Пушкин был и ошеломлен, и огорчен этой новой ссылкой, но делать было нечего, и он на перекладных покатил в Михайловское. По дороге его иногда узнавали и чествовали шампанским. Несмотря на то, что в Михайловском – Зуево тож – было две тысячи десятин земли, семья его жила бедно и безалаберно, как-то по-цыгански. Встречен блудный сын был как нельзя лучше, но уже через несколько дней между ним и вспыльчивым отцом начались дикие сцены. Баталии эти быстро осточертели Пушкину, и он в бешенстве – африканская кровь его деда по матери, «арапа» Ганнибала, в нем очень сказывалась – написал псковскому губернатору, В.А. Адеркасу, такого рода письмецо: «Государь Император соизволил меня послать в поместье моих родителей, думая тем облегчить их горесть и участь сына. Но важные обвинения правительства сильно подействовали на сердце моего отца и раздражили мнительность, простительную старости и нежной любви его к прочим детям. Решаюсь для его спокойствия и своего собственного просить Его Императорское Величество да соизволить меня перевести в одну из своих крепостей. Ожидаю сей последней милости от ходатайства Вашего Превосходительства». Только благодаря энергичному вмешательству соседки по имению, Прасковьи Александровны Осиповой, да знаменитого поэта и царедворца В.А. Жуковского, – его делом было обучение великих княгинь русскому языку, – сумасшедшее письмо это не было доставлено, и Пушкин, вместо переселения в одну из крепостей Его Величества, остался в тихом, живописном Михайловском, читал, писал, ездил целыми днями верхом, стрелял из пистолета, ухаживал за девицами в Тригорском и – ссорился с отцом.

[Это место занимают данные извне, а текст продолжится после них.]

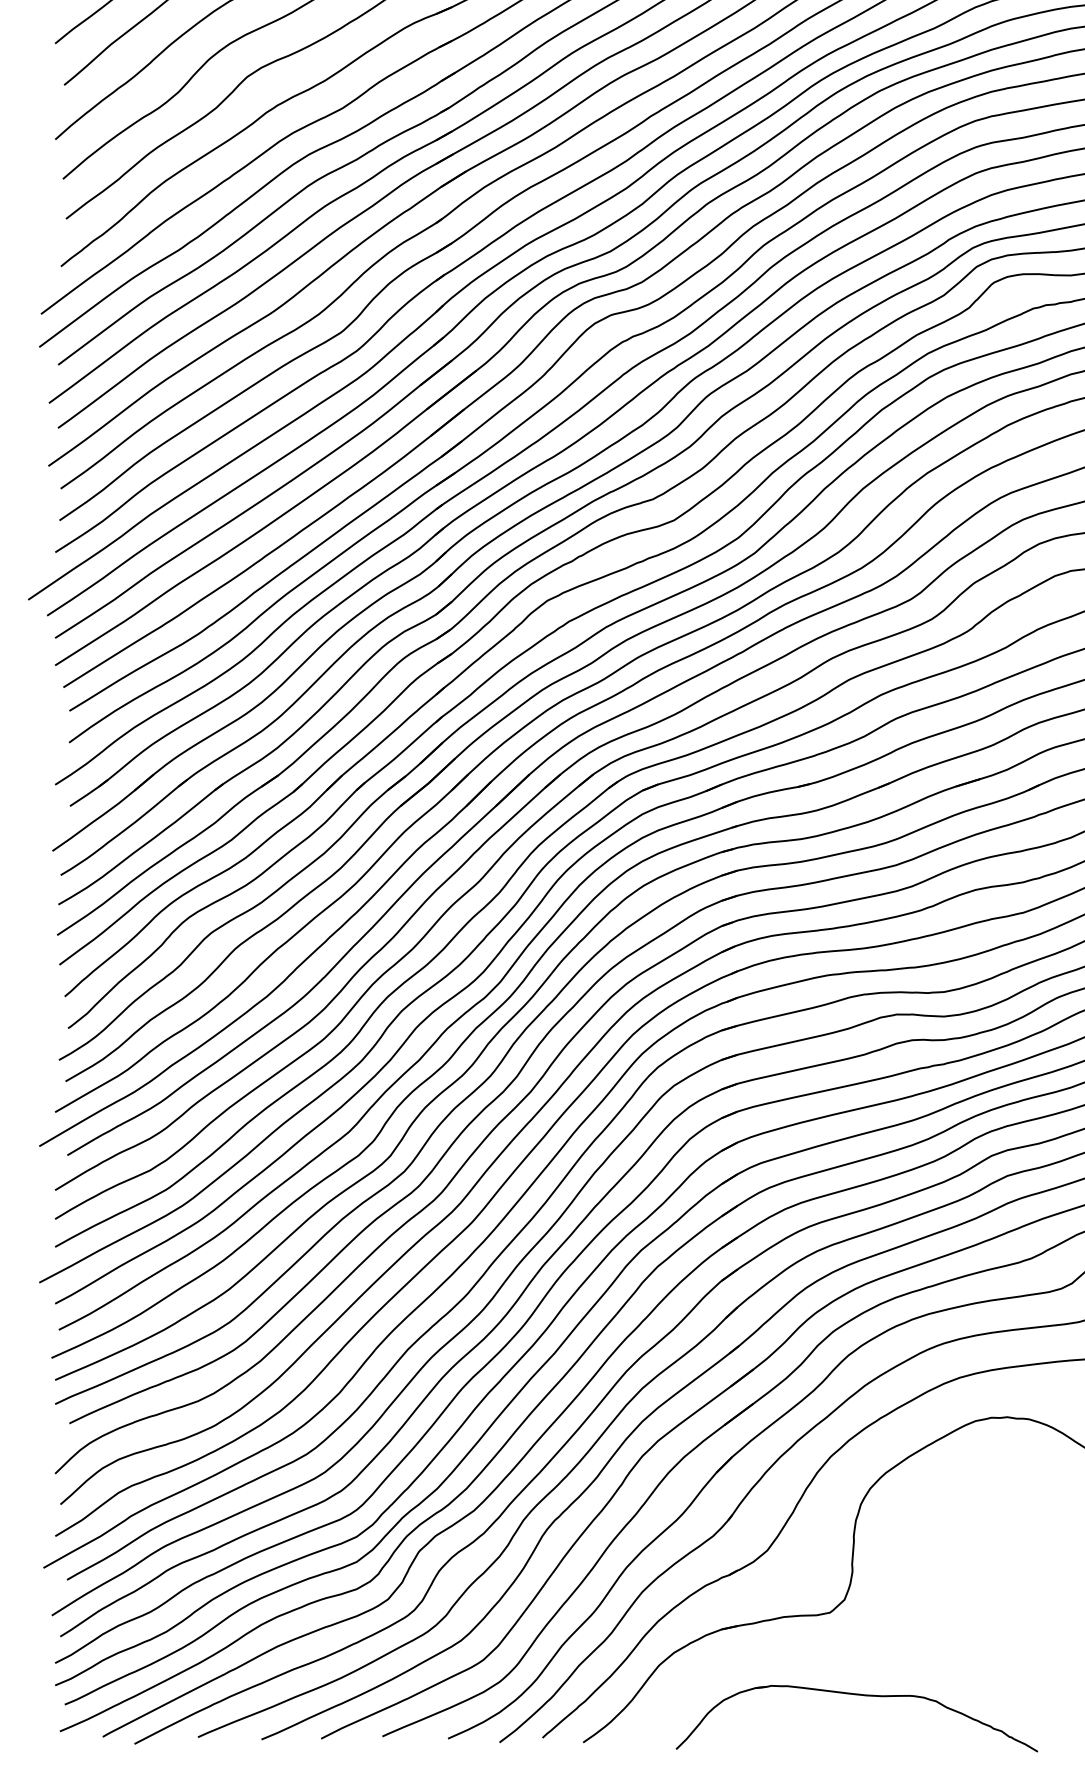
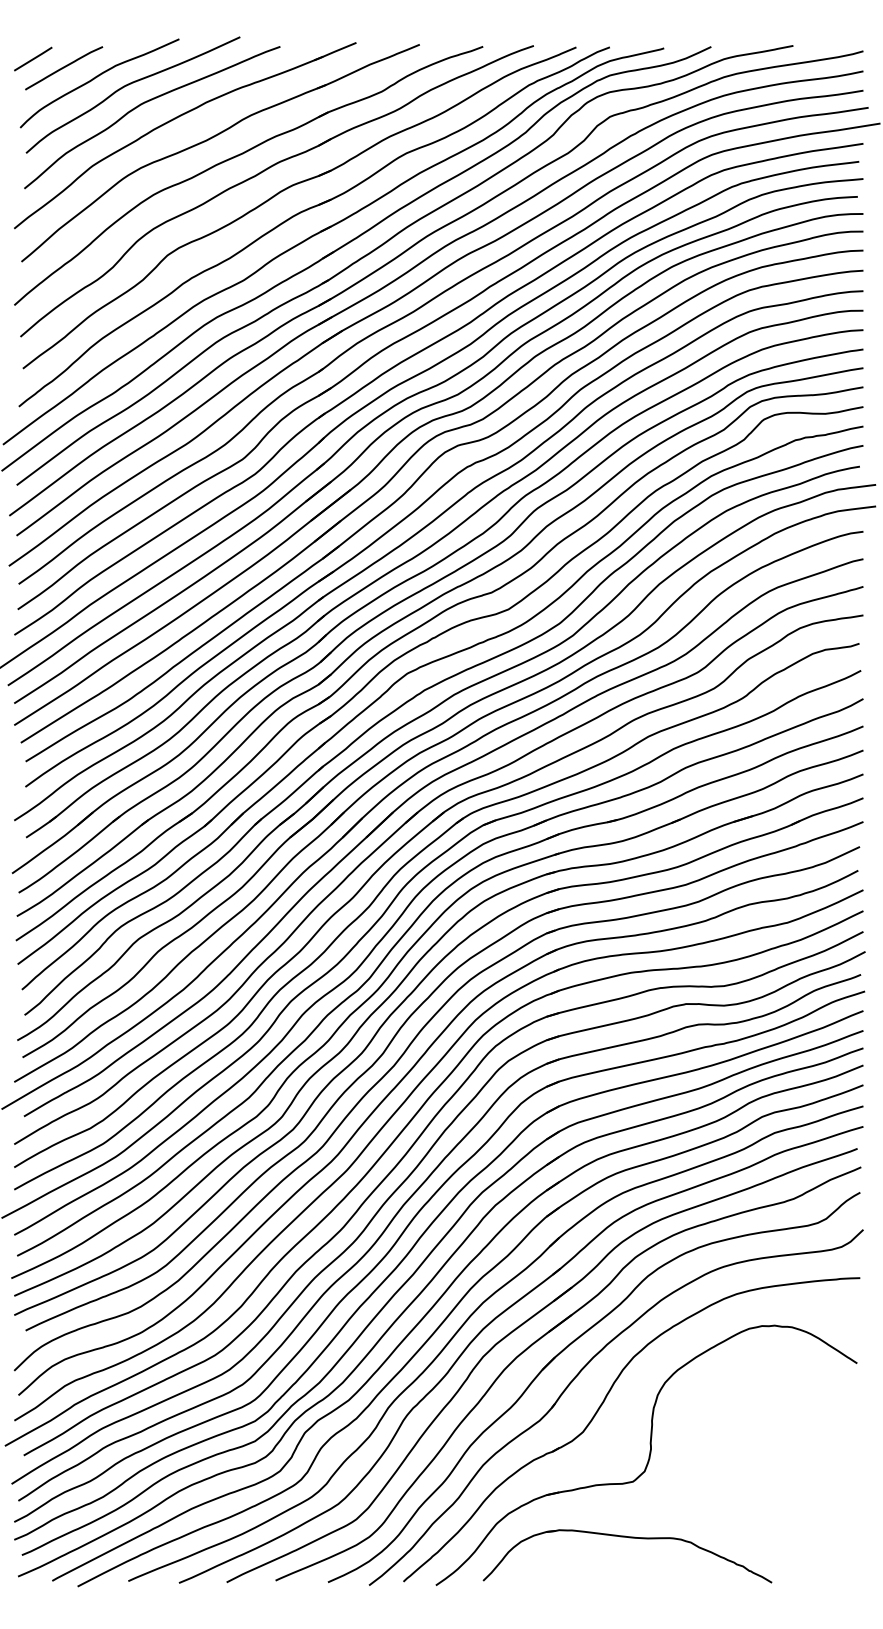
part: (859, 1696) -> (629, 1538), moved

Наконец, через три месяца старику надоела эта бурная жизнь, и он, отказавшись от политического надзора за сыном, со всей семьей уехал в Петербург, оставя се fils dénaturé, се monstre[2]
томиться в деревенской глуши.Это отшельничество было невыносимо ему – он любил шум и суету людскую. И только тихие ласки его Дуни, рассказы старой няни Арины Родионовны да неугасимые мечтания о бегстве за границу смягчали горечь его дней…
Обыкновенно утром он подолгу писал в кровати, но сегодня в доме было особенно холодно. Несмотря на то что вокруг были необозримые леса, в дровах, как и во всем, по приказанию скупого Сергея Львовича, экономили. Занятый своим, Пушкин решительно ни во что не вмешивался, и дворня в Михайловском валила через пень колоду… Он потянулся было к колокольчику, чтобы приказать своему лакею, Якиму Архипову, подать чай, как вдруг ухо его уловило отдаленный звон колокольчика. Он насторожился: что такое? Неужели фельдъегерь?! Сердце его тревожно забилось…
II. Старый друг
Пушкин быстро прикинул, что надо немедленно уничтожить, – у него, как всегда, было немало злых эпиграмм на царя и на высокопоставленных лиц, а иногда кое-что остренькое и по духовной части, – но, встревоженный, сообразить не мог и прямо с постели бросился к окну. Стекла были заплетены прелестными искристыми узорами мороза, напоминающими пышные папоротники. С помощью дыхания и ног-тей он проделал в узорах чистое местечко и, замирая, приник глазом к дырочке. И сразу увидел знакомую и милую картину: белый глубокий сон зимы, темные леса и едва заметные под снегом извивы красавицы Сороти… А колокольчик бурно нарастал. Сердце билось все тревожнее. И вдруг в растворенные ворота ворвалась в снежных вихрях тройка гусем. Он не мог рассмотреть, кто сидит в санях, но сразу увидел только одно: не фельдъегерь. От сердца отлегло. Но кто же это?.. Он вгляделся в приближающийся возок, вдруг ахнул и так, как был, в одной рубашке, вылетел на крыльцо.
Разгоревшиеся лошади пронесли мимо крыльца и стали только в глубоком сугробе. Из обындевевшего возка уже вылезал в тяжелой медвежьей шубе Иван Иванович Пущин, закадычный друг Пушкина еще по лицею. И оба тут же, на крыльце, один полуголый, босиком, а другой в мохнатой промерзшей шубе, бросились один к другому в объятия. И Пущин потащил друга в дом.
– Простудишься, француз!..[3]
– говорил Пущин. – Иди в тепло скорее…– Ничего, ничего… – хохотал Пушкин. – Но как же я рад тебе, Jeannot!.. Как благодарен!.. Ведь приятели боятся навещать меня, опального…
– И дядя твой, Василий Львович, и Александр Тургенев очень предостерегали меня от этой опасной поездки… – пролезая в двери, говорил Пущин. – И еще как удерживали!..
– Ах, подлецы!.. – раскатился тот опять своим заразительным хохотом.